Your assignment:
Please reproduce all of the data below exactly, leaving each picture out.

Data shown:
--*--

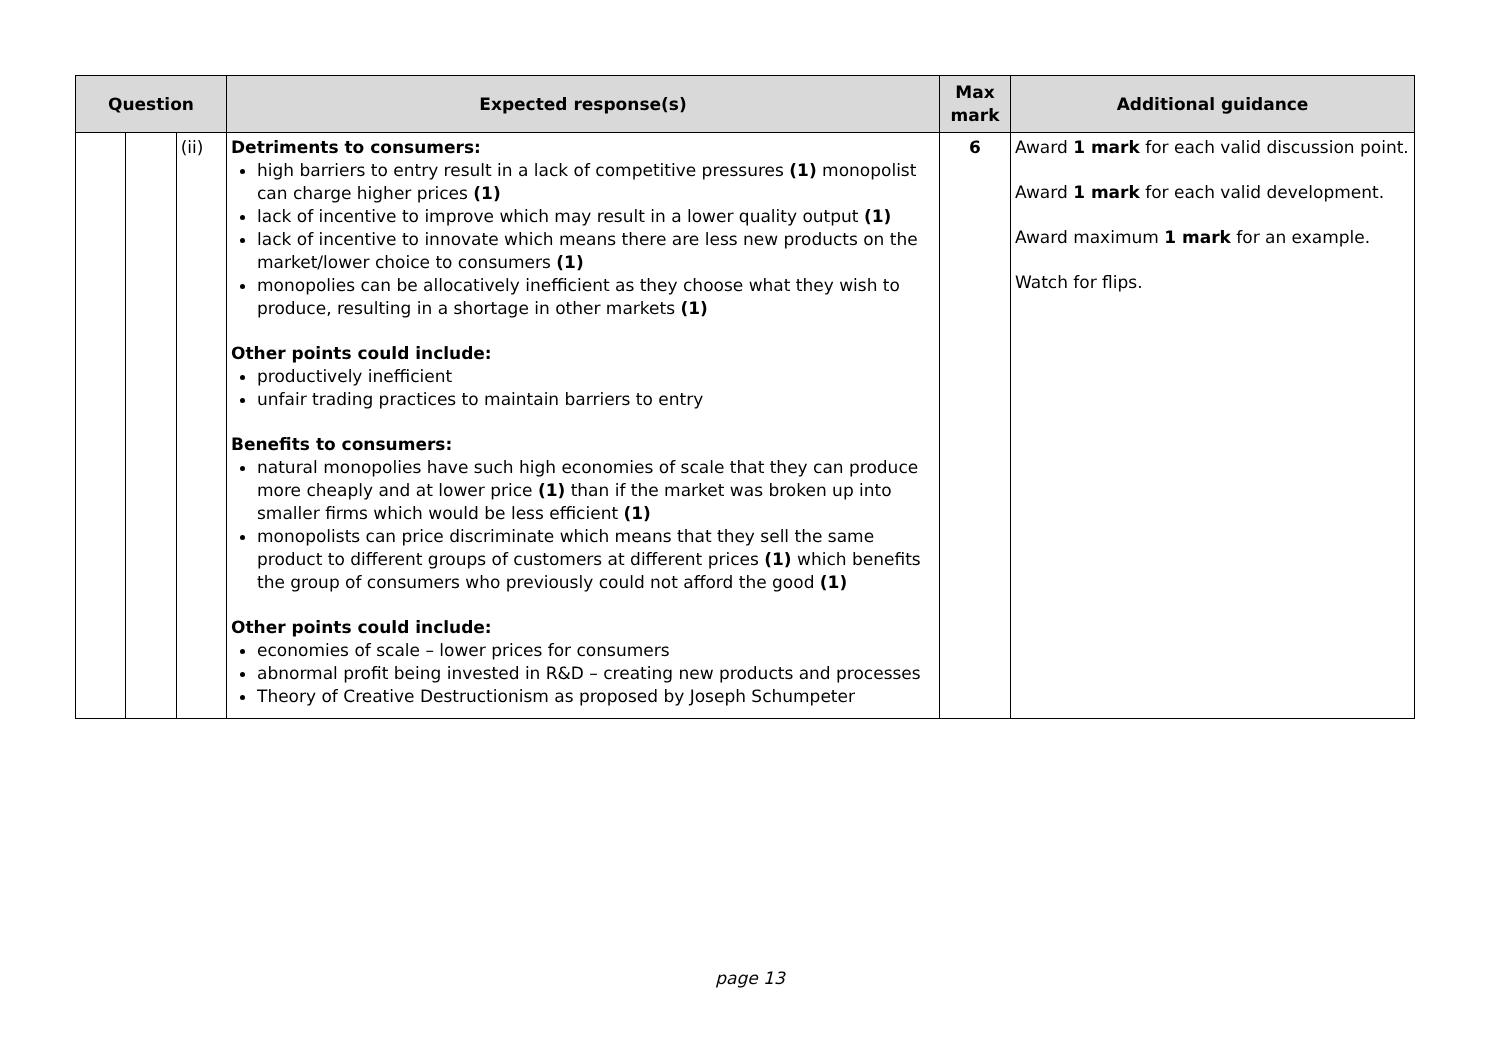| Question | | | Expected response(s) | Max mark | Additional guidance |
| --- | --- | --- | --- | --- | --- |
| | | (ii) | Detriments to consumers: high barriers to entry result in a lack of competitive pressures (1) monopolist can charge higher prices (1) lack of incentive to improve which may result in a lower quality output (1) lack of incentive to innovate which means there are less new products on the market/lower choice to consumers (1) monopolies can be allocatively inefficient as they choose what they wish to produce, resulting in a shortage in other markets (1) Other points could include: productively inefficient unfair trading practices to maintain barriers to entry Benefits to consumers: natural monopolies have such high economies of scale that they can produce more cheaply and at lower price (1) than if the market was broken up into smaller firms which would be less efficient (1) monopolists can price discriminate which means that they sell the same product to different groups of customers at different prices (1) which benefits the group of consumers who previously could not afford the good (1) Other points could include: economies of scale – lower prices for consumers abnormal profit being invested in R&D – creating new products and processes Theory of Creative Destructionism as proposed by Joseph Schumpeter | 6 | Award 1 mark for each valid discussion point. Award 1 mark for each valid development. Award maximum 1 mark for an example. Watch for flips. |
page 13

--*--

Solution to the problem:
| Question | | | Expected response(s) | Max mark | Additional guidance |
| --- | --- | --- | --- | --- | --- |
| | | (ii) | Detriments to consumers: high barriers to entry result in a lack of competitive pressures (1) monopolist can charge higher prices (1) lack of incentive to improve which may result in a lower quality output (1) lack of incentive to innovate which means there are less new products on the market/lower choice to consumers (1) monopolies can be allocatively inefficient as they choose what they wish to produce, resulting in a shortage in other markets (1) Other points could include: productively inefficient unfair trading practices to maintain barriers to entry Benefits to consumers: natural monopolies have such high economies of scale that they can produce more cheaply and at lower price (1) than if the market was broken up into smaller firms which would be less efficient (1) monopolists can price discriminate which means that they sell the same product to different groups of customers at different prices (1) which benefits the group of consumers who previously could not afford the good (1) Other points could include: economies of scale – lower prices for consumers abnormal profit being invested in R&D – creating new products and processes Theory of Creative Destructionism as proposed by Joseph Schumpeter | 6 | Award 1 mark for each valid discussion point. Award 1 mark for each valid development. Award maximum 1 mark for an example. Watch for flips. |
page 13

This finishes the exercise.